Desde o momento em que os dias começaram a ficar mais pequenos, a noite foi progressivamente envolvendo todo o tempo em que caminho. Entro no seio da noite e dele saio ainda no escuro. Será uma festa a manhã em que puder vislumbrar a primeira luz ténue que anunciará a manhã.
São duros os ciclos da natureza, mas, diz quem sabe, necessários. A chegada do outono, com os dias inapelavelmente mirrados; a mudança da hora, essa machadada na luz. Depois vem o Inverno com um sol de meio dia triste e vencido.
Que venha então a primavera! As manhãs já mais luminosas, belas e perfumadas: parece que dentro de nós um força puxa para uma vida pujante e irreprimivelmente doce.
2. Ainda e sempre a “pequena plenitude”: um estado de estremecimento com os acontecimentos do quotidiano que, num repente, ganham brilho e beleza inauditos. Aparentemente, tudo segue o seu curso, mas o olhar capta o oiro do dia.

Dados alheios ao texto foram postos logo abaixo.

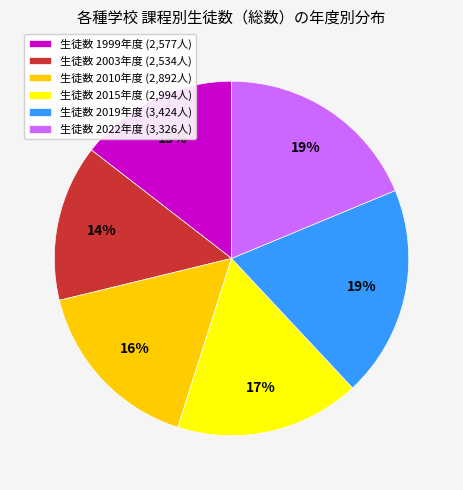

Approximately how many times larger is the value at 生徒数 2003年度 (2,534人) compared to 生徒数 2015年度 (2,994人)?

0.8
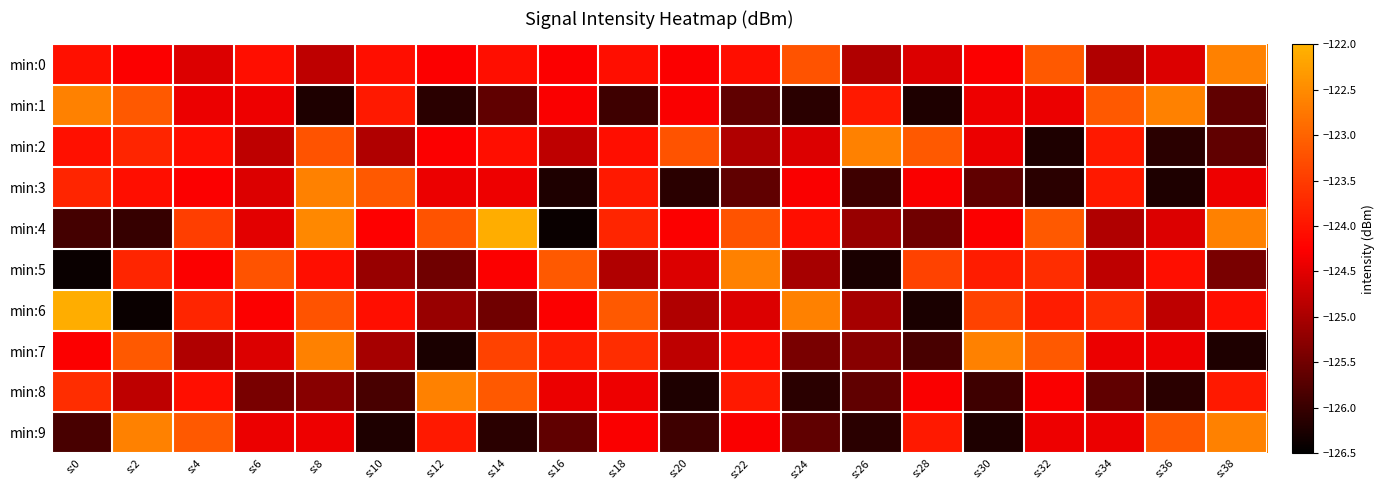

Reading left to right, what are all the values shown in this chart?

min:0: s:0=-124.0	s:2=-124.3	s:4=-124.6	s:6=-124.1	s:8=-124.8	s:10=-124.1	s:12=-124.3	s:14=-124.1	s:16=-124.3	s:18=-124.1	s:20=-124.3	s:22=-124.1	s:24=-123.2	s:26=-125.0	s:28=-124.6	s:30=-124.3	s:32=-123.1	s:34=-125.0	s:36=-124.6	s:38=-122.6
min:1: s:0=-122.6	s:2=-123.1	s:4=-124.4	s:6=-124.4	s:8=-126.2	s:10=-123.9	s:12=-126.1	s:14=-125.6	s:16=-124.3	s:18=-125.9	s:20=-124.3	s:22=-125.6	s:24=-126.1	s:26=-123.9	s:28=-126.2	s:30=-124.4	s:32=-124.4	s:34=-123.1	s:36=-122.6	s:38=-125.6
min:2: s:0=-124.0	s:2=-123.8	s:4=-124.1	s:6=-124.8	s:8=-123.2	s:10=-125.0	s:12=-124.3	s:14=-124.1	s:16=-124.8	s:18=-124.1	s:20=-123.2	s:22=-125.0	s:24=-124.6	s:26=-122.6	s:28=-123.1	s:30=-124.4	s:32=-126.2	s:34=-123.9	s:36=-126.1	s:38=-125.6
min:3: s:0=-123.8	s:2=-124.1	s:4=-124.3	s:6=-124.6	s:8=-122.6	s:10=-123.1	s:12=-124.4	s:14=-124.4	s:16=-126.2	s:18=-123.9	s:20=-126.1	s:22=-125.6	s:24=-124.3	s:26=-125.9	s:28=-124.3	s:30=-125.6	s:32=-126.1	s:34=-123.9	s:36=-126.2	s:38=-124.4
min:4: s:0=-125.9	s:2=-126.0	s:4=-123.5	s:6=-124.5	s:8=-122.5	s:10=-124.3	s:12=-123.2	s:14=-122.1	s:16=-126.4	s:18=-123.8	s:20=-124.3	s:22=-123.2	s:24=-124.1	s:26=-125.2	s:28=-125.5	s:30=-124.3	s:32=-123.1	s:34=-125.0	s:36=-124.6	s:38=-122.6
min:5: s:0=-126.4	s:2=-123.8	s:4=-124.3	s:6=-123.2	s:8=-124.1	s:10=-125.2	s:12=-125.5	s:14=-124.3	s:16=-123.1	s:18=-125.0	s:20=-124.6	s:22=-122.6	s:24=-125.0	s:26=-126.3	s:28=-123.4	s:30=-123.9	s:32=-123.7	s:34=-124.8	s:36=-124.1	s:38=-125.4
min:6: s:0=-122.1	s:2=-126.4	s:4=-123.8	s:6=-124.3	s:8=-123.2	s:10=-124.1	s:12=-125.2	s:14=-125.5	s:16=-124.3	s:18=-123.1	s:20=-125.0	s:22=-124.6	s:24=-122.6	s:26=-125.0	s:28=-126.3	s:30=-123.4	s:32=-123.9	s:34=-123.7	s:36=-124.8	s:38=-124.1
min:7: s:0=-124.3	s:2=-123.1	s:4=-125.0	s:6=-124.6	s:8=-122.6	s:10=-125.0	s:12=-126.3	s:14=-123.4	s:16=-123.9	s:18=-123.7	s:20=-124.8	s:22=-124.1	s:24=-125.4	s:26=-125.3	s:28=-125.8	s:30=-122.6	s:32=-123.1	s:34=-124.4	s:36=-124.4	s:38=-126.2
min:8: s:0=-123.7	s:2=-124.8	s:4=-124.1	s:6=-125.4	s:8=-125.3	s:10=-125.8	s:12=-122.6	s:14=-123.1	s:16=-124.4	s:18=-124.4	s:20=-126.2	s:22=-123.9	s:24=-126.1	s:26=-125.6	s:28=-124.3	s:30=-125.9	s:32=-124.3	s:34=-125.6	s:36=-126.1	s:38=-123.9
min:9: s:0=-125.8	s:2=-122.6	s:4=-123.1	s:6=-124.4	s:8=-124.4	s:10=-126.2	s:12=-123.9	s:14=-126.1	s:16=-125.6	s:18=-124.3	s:20=-125.9	s:22=-124.3	s:24=-125.6	s:26=-126.1	s:28=-123.9	s:30=-126.2	s:32=-124.4	s:34=-124.4	s:36=-123.1	s:38=-122.6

3. Os místicos alertam para a forma como a nossa mente funciona de forma dual: gosto/ não gosto, bom/ mau, digno/indigno, amigo/ inimigo. Talvez a liberdade interior aconteça quando percebemos a realidade como una.
4. Tenho medo de um dia olhar para trás e ver que não vivi “to the full”. De novo, à minha memória este verso de António Ramos Rosa: “Será que posso ser o que nuca fui/ e que pensei que nunca poderia ser?” Angustia-me descobrir um dia que vivi apenas em conformidade, timorato e cauteloso. Pode a minha vida (e, quem sabe, a tua) receber ainda um sobressalto de plenitude, de transbordamento interior, como se houvesse uma inundação de dentro para fora? O que será uma vida sobreabundante?
5. O meu pai era pessimista e saudosista. Cresci com o seu discurso negativo relativamente a Portugal e aos portugueses. Creio que não deixei de ter uma visão parecida ao longo dos tempos. Se comparo Portugal aos países de maior desenvolvimento, cultura ou talento, não posso deixar de pensar que somos apenas medianos. Poderíamos ser um grande país? Terá havido algum momento no nosso passado em que ombreámos com as grandes potências europeias? Quando foi que começámos a divergir face “à Europa”? Somos um caso perdido? Acho que somos de facto bons na mediania. Há mudanças de mentalidade, nos nossos hábitos de pensar, de agir, de trabalhar, que estão muito enraizados e são difíceis de extirpar. Como se pode operar essa mudança? Com elites que o sejam verdadeiramente e com um consenso alargado e fino relativamente ao papel e importância da educação.